After a week touring North China’s rural areas, I tacked on a day in Dunhuang, an oasis at the edge of the Taklamakan and Gobi deserts. Formerly known as “Shazhou,” or Land of the Sands, Dunhuang once served as an important stop at the intersection of two major trade routes along the Silk Road. It’s also a popular destination for Buddhist pilgrims, and it functions as the westernmost garrison of the Great Wall of China. So the historical significance, combined with its access to modern plumbing, made it a worthy final stop before my long flights home.
A 24-hour stop in Dunhuang offers plenty of cultural, historical and culinary delights. From caves filled with Buddhist paintings dating back to the fourth century to a plate of donkey-meat spaghetti, here are the must-dos during a day in the destination.
Day 1, Afternoon: Check in at the centrally located Dunhuang Binguan Hotel.
Greeted at the counter with cup of green tea and a hot towel, I sighed in relief upon — at last — stepping into an accurately labeled four-star hotel. While my family sorted out laundry and freshened up, I browsed for souvenirs at the attached gift shop and lounged in the quiet courtyard garden with a book.
Day 1, Evening: Chase the sunset at Mingsha (Echoing Sand) Mountain and Yueya (Crescent Moon) Spring.

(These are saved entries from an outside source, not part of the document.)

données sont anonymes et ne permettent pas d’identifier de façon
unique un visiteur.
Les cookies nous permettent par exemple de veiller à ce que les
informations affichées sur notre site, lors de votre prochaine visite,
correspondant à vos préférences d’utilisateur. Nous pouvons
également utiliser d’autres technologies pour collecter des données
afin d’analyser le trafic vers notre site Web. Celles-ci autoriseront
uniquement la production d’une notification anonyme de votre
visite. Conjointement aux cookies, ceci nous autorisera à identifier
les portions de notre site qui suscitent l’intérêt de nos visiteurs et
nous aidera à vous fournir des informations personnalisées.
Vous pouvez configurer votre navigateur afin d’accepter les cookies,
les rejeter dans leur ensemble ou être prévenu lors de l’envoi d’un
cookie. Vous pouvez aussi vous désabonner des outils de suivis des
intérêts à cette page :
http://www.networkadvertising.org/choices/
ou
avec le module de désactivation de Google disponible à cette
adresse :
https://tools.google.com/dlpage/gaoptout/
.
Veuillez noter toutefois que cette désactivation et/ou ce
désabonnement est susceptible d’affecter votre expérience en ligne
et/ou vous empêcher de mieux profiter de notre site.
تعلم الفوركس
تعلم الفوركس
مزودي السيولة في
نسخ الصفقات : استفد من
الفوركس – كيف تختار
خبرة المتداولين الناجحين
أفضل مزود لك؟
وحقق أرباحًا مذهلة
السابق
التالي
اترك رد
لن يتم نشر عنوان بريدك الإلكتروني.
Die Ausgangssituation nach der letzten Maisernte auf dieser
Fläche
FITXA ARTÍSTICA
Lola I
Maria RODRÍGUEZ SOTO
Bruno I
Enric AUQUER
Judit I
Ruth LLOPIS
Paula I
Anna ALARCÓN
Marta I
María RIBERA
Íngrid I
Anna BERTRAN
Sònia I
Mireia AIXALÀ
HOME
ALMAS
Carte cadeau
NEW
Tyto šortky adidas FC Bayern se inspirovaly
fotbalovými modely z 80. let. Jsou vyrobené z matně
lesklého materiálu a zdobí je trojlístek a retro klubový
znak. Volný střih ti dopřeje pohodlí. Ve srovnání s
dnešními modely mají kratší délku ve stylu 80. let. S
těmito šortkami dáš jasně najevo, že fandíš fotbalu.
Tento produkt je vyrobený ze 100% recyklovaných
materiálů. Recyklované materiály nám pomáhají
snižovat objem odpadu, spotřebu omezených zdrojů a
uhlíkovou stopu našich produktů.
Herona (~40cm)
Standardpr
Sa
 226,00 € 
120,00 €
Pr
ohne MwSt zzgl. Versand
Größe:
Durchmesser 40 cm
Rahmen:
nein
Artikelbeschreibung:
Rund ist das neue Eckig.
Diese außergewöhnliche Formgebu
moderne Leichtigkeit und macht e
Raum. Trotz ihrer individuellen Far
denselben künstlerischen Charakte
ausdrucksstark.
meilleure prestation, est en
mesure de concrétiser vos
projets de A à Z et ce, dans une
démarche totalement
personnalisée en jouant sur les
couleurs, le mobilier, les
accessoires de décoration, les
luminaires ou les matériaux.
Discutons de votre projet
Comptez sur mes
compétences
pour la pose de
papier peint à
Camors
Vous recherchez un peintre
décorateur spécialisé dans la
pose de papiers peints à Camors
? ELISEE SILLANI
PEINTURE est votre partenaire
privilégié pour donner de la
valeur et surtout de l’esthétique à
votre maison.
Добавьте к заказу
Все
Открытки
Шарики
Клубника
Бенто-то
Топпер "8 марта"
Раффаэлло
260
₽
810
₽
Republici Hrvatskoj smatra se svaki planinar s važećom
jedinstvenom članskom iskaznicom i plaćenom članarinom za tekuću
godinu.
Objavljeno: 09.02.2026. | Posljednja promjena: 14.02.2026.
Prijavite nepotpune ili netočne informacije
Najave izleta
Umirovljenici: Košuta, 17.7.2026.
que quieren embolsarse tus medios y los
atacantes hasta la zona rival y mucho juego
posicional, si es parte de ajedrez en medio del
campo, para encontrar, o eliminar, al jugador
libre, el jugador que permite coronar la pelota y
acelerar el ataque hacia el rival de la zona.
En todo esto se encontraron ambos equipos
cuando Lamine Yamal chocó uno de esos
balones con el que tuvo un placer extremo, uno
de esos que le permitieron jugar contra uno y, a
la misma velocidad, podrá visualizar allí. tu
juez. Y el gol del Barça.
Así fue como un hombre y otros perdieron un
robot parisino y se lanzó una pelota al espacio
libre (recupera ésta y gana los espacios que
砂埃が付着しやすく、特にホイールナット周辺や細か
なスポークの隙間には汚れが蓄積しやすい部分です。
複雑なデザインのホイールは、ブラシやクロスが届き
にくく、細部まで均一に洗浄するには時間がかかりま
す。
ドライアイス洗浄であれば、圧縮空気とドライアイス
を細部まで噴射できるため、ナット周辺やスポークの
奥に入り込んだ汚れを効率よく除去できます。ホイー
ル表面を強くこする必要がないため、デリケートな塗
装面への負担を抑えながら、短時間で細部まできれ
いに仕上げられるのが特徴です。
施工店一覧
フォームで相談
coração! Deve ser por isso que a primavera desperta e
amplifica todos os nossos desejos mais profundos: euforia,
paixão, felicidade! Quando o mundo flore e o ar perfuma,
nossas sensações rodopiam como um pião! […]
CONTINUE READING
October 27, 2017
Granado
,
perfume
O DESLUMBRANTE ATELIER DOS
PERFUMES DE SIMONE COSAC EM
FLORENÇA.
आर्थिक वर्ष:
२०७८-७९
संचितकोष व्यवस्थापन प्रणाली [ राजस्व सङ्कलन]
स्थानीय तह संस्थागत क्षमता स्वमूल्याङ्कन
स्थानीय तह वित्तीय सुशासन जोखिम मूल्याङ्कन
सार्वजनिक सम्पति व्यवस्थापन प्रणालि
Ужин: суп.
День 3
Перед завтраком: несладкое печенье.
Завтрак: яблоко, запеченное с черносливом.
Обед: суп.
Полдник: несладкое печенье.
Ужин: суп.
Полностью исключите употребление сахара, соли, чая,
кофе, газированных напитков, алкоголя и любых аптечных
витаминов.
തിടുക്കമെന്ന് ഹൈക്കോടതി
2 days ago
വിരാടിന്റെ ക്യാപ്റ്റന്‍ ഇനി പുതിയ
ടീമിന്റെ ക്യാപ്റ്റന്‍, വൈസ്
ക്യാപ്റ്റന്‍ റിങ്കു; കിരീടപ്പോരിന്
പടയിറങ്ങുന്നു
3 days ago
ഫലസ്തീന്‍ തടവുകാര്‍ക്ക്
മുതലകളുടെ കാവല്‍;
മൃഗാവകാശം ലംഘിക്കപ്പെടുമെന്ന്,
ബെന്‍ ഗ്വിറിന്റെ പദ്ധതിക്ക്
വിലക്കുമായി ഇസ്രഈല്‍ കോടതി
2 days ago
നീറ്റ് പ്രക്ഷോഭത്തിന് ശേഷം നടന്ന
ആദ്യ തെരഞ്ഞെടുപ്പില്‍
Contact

Located approximately 3 miles north of Dunhuang’s city center, this famous scenic area gives off desert Disneyland vibes, with camel rides and adventure activities, a shuttle car route (which costs $1.40 one way) and Chinese travelers posing in front of manicured marsh landscapes.
One thing to note: The crowds are intense. The single-file trail to climb up the famous Mingsha sand dune moved so slowly that I side-stepped onto the soft sand, taking a tougher — but more peaceful — route to the summit, pausing every 25 steps to catch my breath and take in the continuously setting sun or to gaze down at the picturesque, crescent-shape spring and adjacent temple pavilion.
www.visitourchina.com
Day 1, Night: Stroll Shazhou Night Market.
Shazhou Night Market was lively — a veritable city of food stalls and restaurants, souvenir stands and shops. We sat down at one of the more expensive restaurants offering the region’s famous barbecue skewers, thinking proper seating would be nice.
Grab a bite to eat at Dunhuang’s Shazhou Night Market.
Credit: 2019 Jennifer WangWe later realized this was a mistake — the constant shouting from the horde of restaurant workers badgering every passing tourist, paparazzi-style, was the real price of sitting down.
Because of this, we strolled two blocks from the night market and stumbled on a quieter, restaurant-filled courtyard. We made room for a spontaneous (and much cheaper) second dinner: a tasty bowl of saozi mian, a specialty noodle dish from the neighboring Xian region. We slurped it down to the howls of drunken karaoke in the distant background.
Day 2, Morning: Tour the Mogao Grottoes.
Booking the English tour to see the UNESCO-designated Mogao Grottoes was a lifesaver. We reserved one of the earliest morning slots so that we didn’t have to deal with the crowds, which seemed formidable despite the daily visitor cap of 6,000. Following a viewing of two excellent films with a separate foreign language track, we were bused to the site of the caves as our well-trained English tour guide, with the aid of individual radio headsets, explained the art inside them.
Statues and wall paintings represent 1,000 years of Buddhist art at the Mogao Grottoes, a UNESCO World Heritage Site.
Credit: 2019 Jennifer WangStanding next to 1,000-year-old paintings that still looked fresh due to the nameless artists’ use of mineral pigment, I began to appreciate how the UNESCO World Heritage Site had put Dunhuang on the map. A treasure trove of art and literature that was collected through the reign of 10 dynasties, the nearly 500 remaining caves are carved from the sandstone cliffs and range from window-size hollows to a massive temple boasting a 115-foot Buddha statue.
Note: Tours in English must be booked in advance.
www.mgk.org.cn
Day 2, Afternoon: Try a Donkey Meat Lunch.
We dug into a plate of lurou huangmian (donkey-meat noodles) after choosing a random restaurant on the road to the airport based solely off the large number of cars in the parking lot — and the sign proclaiming it serves the intriguing dish.
Verdict: The donkey-meat noodles were good. But, in fact, the handmade noodles and pork dumplings were better.
Day 2, Evening: Souvenir Shop at Dunhuang Airport.
What Dunhuang Airport lacks in food choices, it makes up for in shopping options. Branches of all Dunhuang’s most famous souvenir stores are located after security. With time to shop, I settled on a pair of yeguangbei, or luminous wine cups, made from a type of mottled, dark green jade found only in the Qilian mountains of northwest China, and named for how it glitters in the moonlight.